Di qui si scende poi a testa bassa per i gradini che separano dal banco della mescita e ci si trova infine in uno di quei luoghi che Londra sembra conservare gelosamente, come si conserva l’immagine di una persona cara. Le pareti scure per il segno dell’incedere del tempo, e per le troppe fumate di tabacchi orientali si abbassano poi nella cantina, un antro dalla volta a botte, illuminata solo dalla luce delle candele sui tavoli, nella quale solo inchinandosi in segno di rispetto è concesso incedere.

Il Gordon’s Wine Bar è questo strano rifugio dalla Londra moderna, un posto scuro, umido e vecchio prima ancora che antico. Tra il giovedì e il sabato sera si svolgono i consueti baccanali della vita londinese, tra avvinazzati in cerca di avventure e ragazze con le gambe nude che, vocianti, fanno di tutto per attirare l’attenzione degli astanti.

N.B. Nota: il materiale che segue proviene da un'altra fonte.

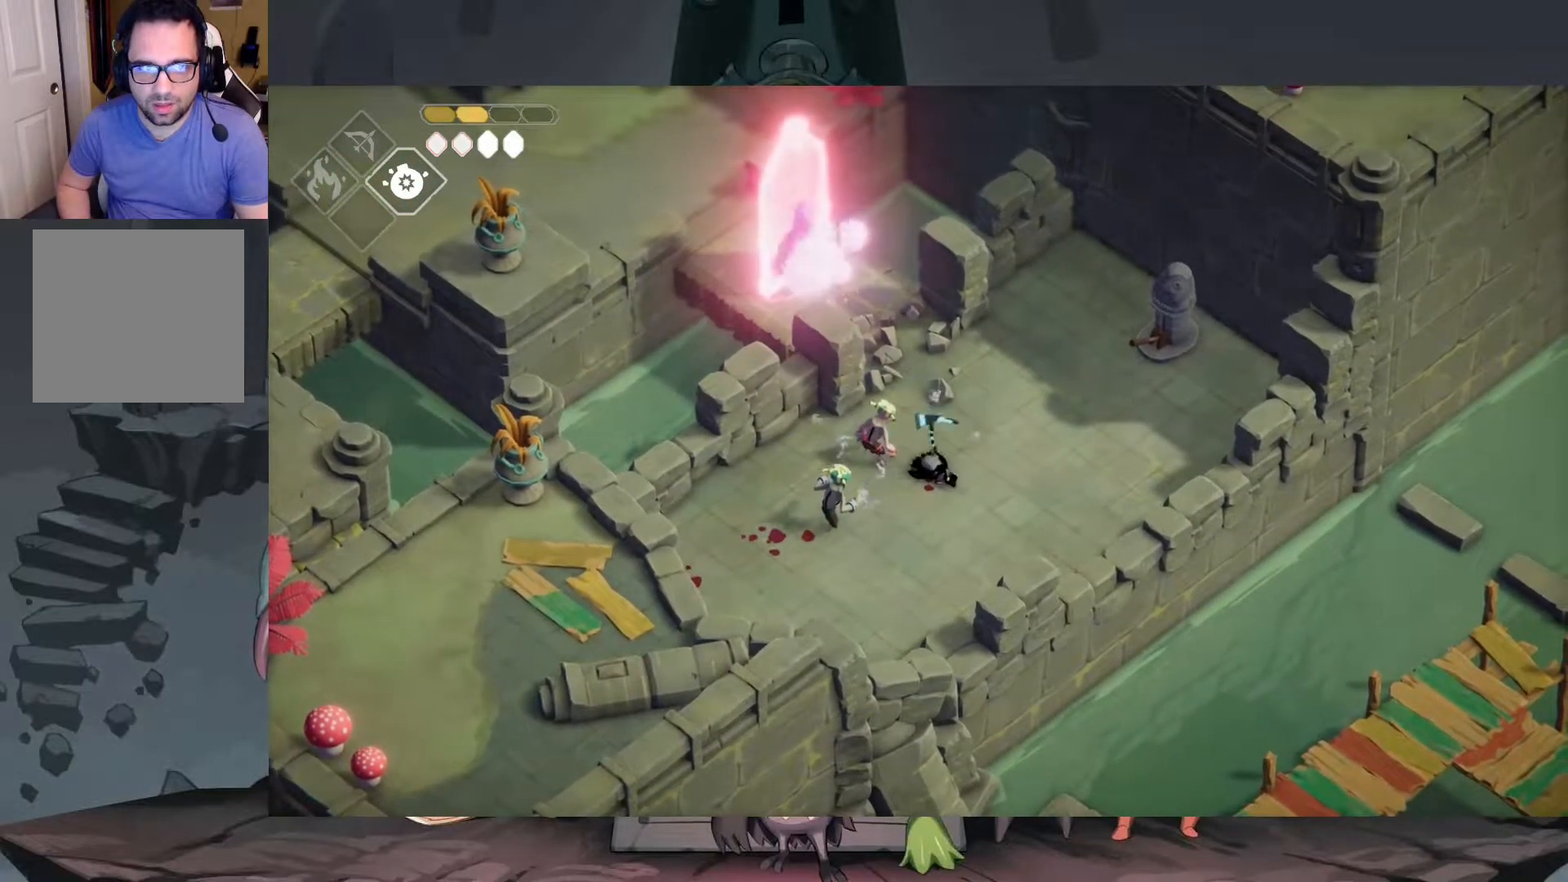
{"buttons": ["X"], "left_stick": "left", "right_stick": "center", "events": [[83, "left_stick", "down-right"], [350, "left_stick", "left"], [417, "X", "down"]]}
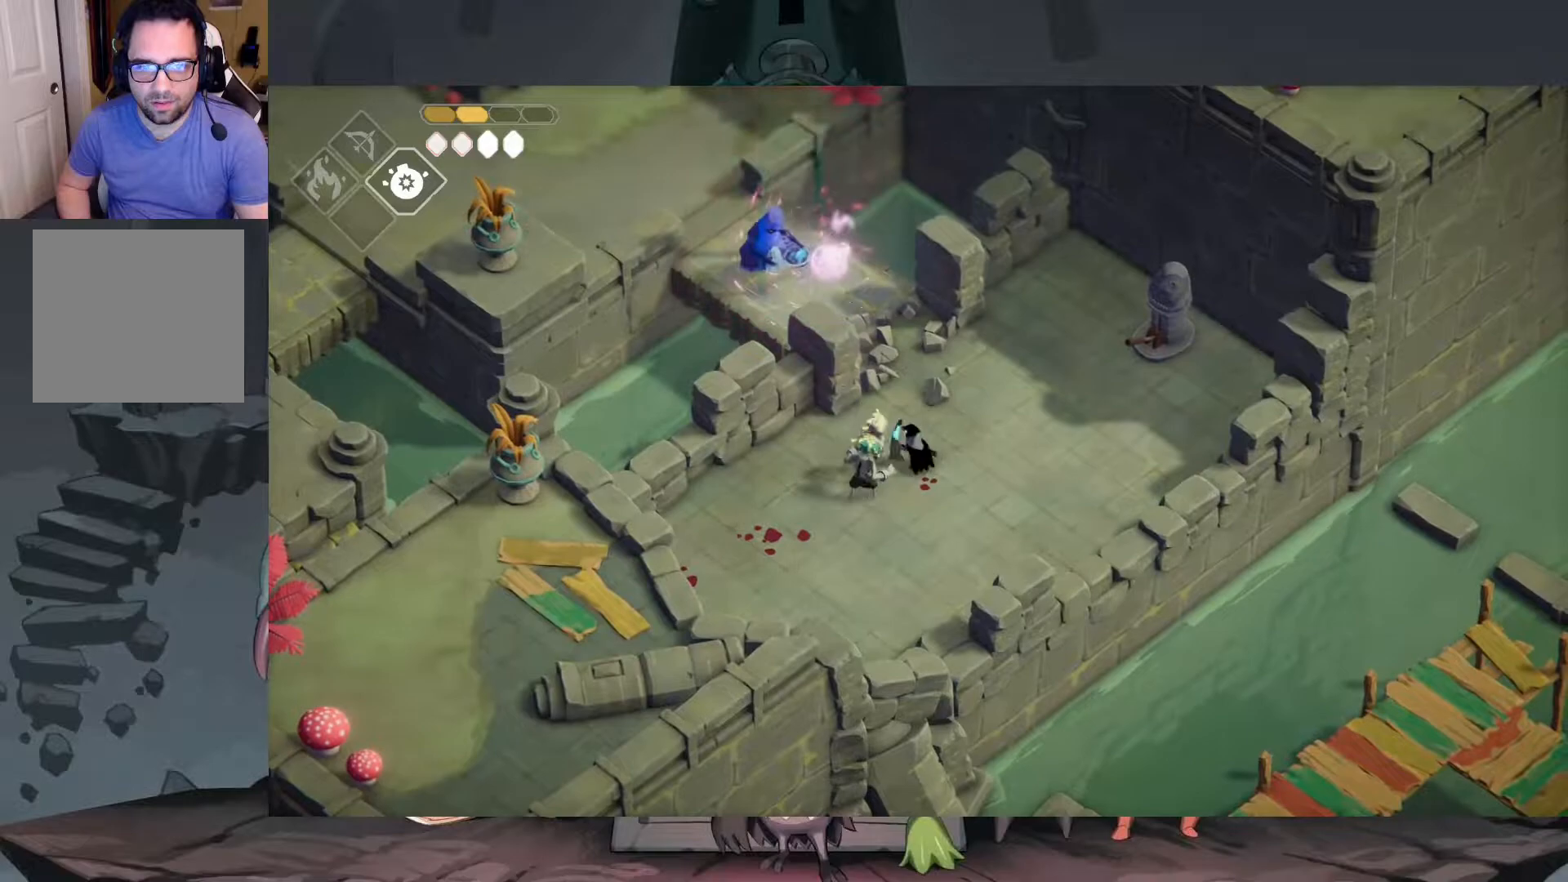
{"buttons": [], "left_stick": "down-left", "right_stick": "center", "events": [[17, "X", "up"], [83, "X", "down"], [183, "X", "up"], [250, "X", "down"], [350, "left_stick", "down-left"], [383, "X", "up"]]}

Eppure, questo wine bar dove “si beve Madeira” (cit.) sembra conservare un tempo che non c’ è più, rimanda quasi alle immagini delle fumerie d’oppio della Londra ottocentesca, e colui che vi entrasse non si stupirebbe di vedere apparire, d’un tratto, nella penombra, un nobile decaduto di qualche casata inglese, accompagnato magari da uno schiavo acquistato in Manciuria per pochi scellini.
Le vecchie pagine di giornale della Londra che fu, appese alle pareti della sala più ampia, sembrano testimoniare che – almeno li sotto – il tempo non è mai passato. Qui i muri ricordano ancora il funerale della regina Vittoria, l’incoronazione di Elisabetta II, i momenti critici della storia d’Inghilterra. E infatti questo posto più che una vineria è un buco nel tempo, più che un wine bar è una mescita di vino, più che una cantina è un ricordo di una cantina.
Nel cortile esterno, quattro amici si abbandonano a un bicchiere di vino, seduti ad un tavolo a forma di botte. Londra li guarda, li copre di tenebra e li ricorda dipingendo una loro sfumatura sulle pareti del Gordon’s, il piu’ antico wine bar di Londra.